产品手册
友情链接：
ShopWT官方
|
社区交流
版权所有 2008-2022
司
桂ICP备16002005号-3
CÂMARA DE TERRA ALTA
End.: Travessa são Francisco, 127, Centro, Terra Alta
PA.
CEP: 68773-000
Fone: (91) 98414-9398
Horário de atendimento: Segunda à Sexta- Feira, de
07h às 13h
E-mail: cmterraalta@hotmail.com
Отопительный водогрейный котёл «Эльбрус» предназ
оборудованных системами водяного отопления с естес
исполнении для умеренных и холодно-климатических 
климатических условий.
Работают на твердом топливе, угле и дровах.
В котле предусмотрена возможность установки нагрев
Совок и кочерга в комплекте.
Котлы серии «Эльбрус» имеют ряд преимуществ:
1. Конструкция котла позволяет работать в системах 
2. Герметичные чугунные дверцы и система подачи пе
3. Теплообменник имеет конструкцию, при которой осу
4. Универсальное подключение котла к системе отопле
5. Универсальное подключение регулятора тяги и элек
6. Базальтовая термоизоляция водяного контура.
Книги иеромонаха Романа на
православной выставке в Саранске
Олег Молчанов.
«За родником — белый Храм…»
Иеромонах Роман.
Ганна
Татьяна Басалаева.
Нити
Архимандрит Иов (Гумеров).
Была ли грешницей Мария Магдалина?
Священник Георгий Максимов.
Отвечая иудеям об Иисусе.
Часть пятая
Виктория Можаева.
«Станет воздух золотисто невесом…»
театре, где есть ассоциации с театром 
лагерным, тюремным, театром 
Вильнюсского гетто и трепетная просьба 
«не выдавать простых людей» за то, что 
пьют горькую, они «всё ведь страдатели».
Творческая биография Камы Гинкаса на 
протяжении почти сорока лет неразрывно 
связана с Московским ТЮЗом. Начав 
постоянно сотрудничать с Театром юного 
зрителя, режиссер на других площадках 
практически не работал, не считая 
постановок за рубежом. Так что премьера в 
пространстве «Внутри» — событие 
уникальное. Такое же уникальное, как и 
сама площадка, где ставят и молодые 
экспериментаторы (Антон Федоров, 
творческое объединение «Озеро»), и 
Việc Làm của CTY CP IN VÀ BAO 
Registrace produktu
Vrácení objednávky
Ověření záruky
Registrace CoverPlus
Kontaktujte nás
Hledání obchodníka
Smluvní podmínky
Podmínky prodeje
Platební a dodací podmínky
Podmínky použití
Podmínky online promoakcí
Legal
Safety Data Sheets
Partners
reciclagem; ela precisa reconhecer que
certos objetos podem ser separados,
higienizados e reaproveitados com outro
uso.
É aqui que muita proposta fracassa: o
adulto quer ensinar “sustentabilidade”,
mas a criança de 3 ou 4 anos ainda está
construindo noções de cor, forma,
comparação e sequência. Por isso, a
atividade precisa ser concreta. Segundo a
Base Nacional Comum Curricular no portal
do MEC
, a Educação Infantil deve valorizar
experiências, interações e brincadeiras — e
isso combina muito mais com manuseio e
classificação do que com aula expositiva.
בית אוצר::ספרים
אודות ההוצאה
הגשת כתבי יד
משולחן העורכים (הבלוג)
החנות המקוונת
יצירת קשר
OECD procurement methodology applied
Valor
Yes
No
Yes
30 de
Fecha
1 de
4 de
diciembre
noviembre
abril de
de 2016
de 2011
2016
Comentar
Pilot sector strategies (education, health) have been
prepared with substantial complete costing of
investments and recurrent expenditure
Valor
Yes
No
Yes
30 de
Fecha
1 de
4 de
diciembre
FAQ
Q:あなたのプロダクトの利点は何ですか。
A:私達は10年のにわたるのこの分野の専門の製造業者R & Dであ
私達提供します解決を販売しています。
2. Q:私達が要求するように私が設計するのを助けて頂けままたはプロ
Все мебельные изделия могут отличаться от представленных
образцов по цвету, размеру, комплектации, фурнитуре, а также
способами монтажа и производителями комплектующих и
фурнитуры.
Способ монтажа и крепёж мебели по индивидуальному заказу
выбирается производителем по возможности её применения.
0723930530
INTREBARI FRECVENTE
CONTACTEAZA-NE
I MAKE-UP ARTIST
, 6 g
========
Nothing should be left out. Reproduce all the entries precisely.

• SOLVED EXERCISE
产品手册
友情链接：
ShopWT官方
|
社区交流
版权所有 2008-2022
司
桂ICP备16002005号-3
CÂMARA DE TERRA ALTA
End.: Travessa são Francisco, 127, Centro, Terra Alta
PA.
CEP: 68773-000
Fone: (91) 98414-9398
Horário de atendimento: Segunda à Sexta- Feira, de
07h às 13h
E-mail: cmterraalta@hotmail.com
Отопительный водогрейный котёл «Эльбрус» предназ
оборудованных системами водяного отопления с естес
исполнении для умеренных и холодно-климатических 
климатических условий.
Работают на твердом топливе, угле и дровах.
В котле предусмотрена возможность установки нагрев
Совок и кочерга в комплекте.
Котлы серии «Эльбрус» имеют ряд преимуществ:
1. Конструкция котла позволяет работать в системах 
2. Герметичные чугунные дверцы и система подачи пе
3. Теплообменник имеет конструкцию, при которой осу
4. Универсальное подключение котла к системе отопле
5. Универсальное подключение регулятора тяги и элек
6. Базальтовая термоизоляция водяного контура.
Книги иеромонаха Романа на
православной выставке в Саранске
Олег Молчанов.
«За родником — белый Храм…»
Иеромонах Роман.
Ганна
Татьяна Басалаева.
Нити
Архимандрит Иов (Гумеров).
Была ли грешницей Мария Магдалина?
Священник Георгий Максимов.
Отвечая иудеям об Иисусе.
Часть пятая
Виктория Можаева.
«Станет воздух золотисто невесом…»
театре, где есть ассоциации с театром 
лагерным, тюремным, театром 
Вильнюсского гетто и трепетная просьба 
«не выдавать простых людей» за то, что 
пьют горькую, они «всё ведь страдатели».
Творческая биография Камы Гинкаса на 
протяжении почти сорока лет неразрывно 
связана с Московским ТЮЗом. Начав 
постоянно сотрудничать с Театром юного 
зрителя, режиссер на других площадках 
практически не работал, не считая 
постановок за рубежом. Так что премьера в 
пространстве «Внутри» — событие 
уникальное. Такое же уникальное, как и 
сама площадка, где ставят и молодые 
экспериментаторы (Антон Федоров, 
творческое объединение «Озеро»), и 
Việc Làm của CTY CP IN VÀ BAO 
Registrace produktu
Vrácení objednávky
Ověření záruky
Registrace CoverPlus
Kontaktujte nás
Hledání obchodníka
Smluvní podmínky
Podmínky prodeje
Platební a dodací podmínky
Podmínky použití
Podmínky online promoakcí
Legal
Safety Data Sheets
Partners
reciclagem; ela precisa reconhecer que
certos objetos podem ser separados,
higienizados e reaproveitados com outro
uso.
É aqui que muita proposta fracassa: o
adulto quer ensinar “sustentabilidade”,
mas a criança de 3 ou 4 anos ainda está
construindo noções de cor, forma,
comparação e sequência. Por isso, a
atividade precisa ser concreta. Segundo a
Base Nacional Comum Curricular no portal
do MEC
, a Educação Infantil deve valorizar
experiências, interações e brincadeiras — e
isso combina muito mais com manuseio e
classificação do que com aula expositiva.
בית אוצר::ספרים
אודות ההוצאה
הגשת כתבי יד
משולחן העורכים (הבלוג)
החנות המקוונת
יצירת קשר
OECD procurement methodology applied
Valor
Yes
No
Yes
30 de
Fecha
1 de
4 de
diciembre
noviembre
abril de
de 2016
de 2011
2016
Comentar
Pilot sector strategies (education, health) have been
prepared with substantial complete costing of
investments and recurrent expenditure
Valor
Yes
No
Yes
30 de
Fecha
1 de
4 de
diciembre
FAQ
Q:あなたのプロダクトの利点は何ですか。
A:私達は10年のにわたるのこの分野の専門の製造業者R & Dであ
私達提供します解決を販売しています。
2. Q:私達が要求するように私が設計するのを助けて頂けままたはプロ
Все мебельные изделия могут отличаться от представленных
образцов по цвету, размеру, комплектации, фурнитуре, а также
способами монтажа и производителями комплектующих и
фурнитуры.
Способ монтажа и крепёж мебели по индивидуальному заказу
выбирается производителем по возможности её применения.
0723930530
INTREBARI FRECVENTE
CONTACTEAZA-NE
I MAKE-UP ARTIST
, 6 g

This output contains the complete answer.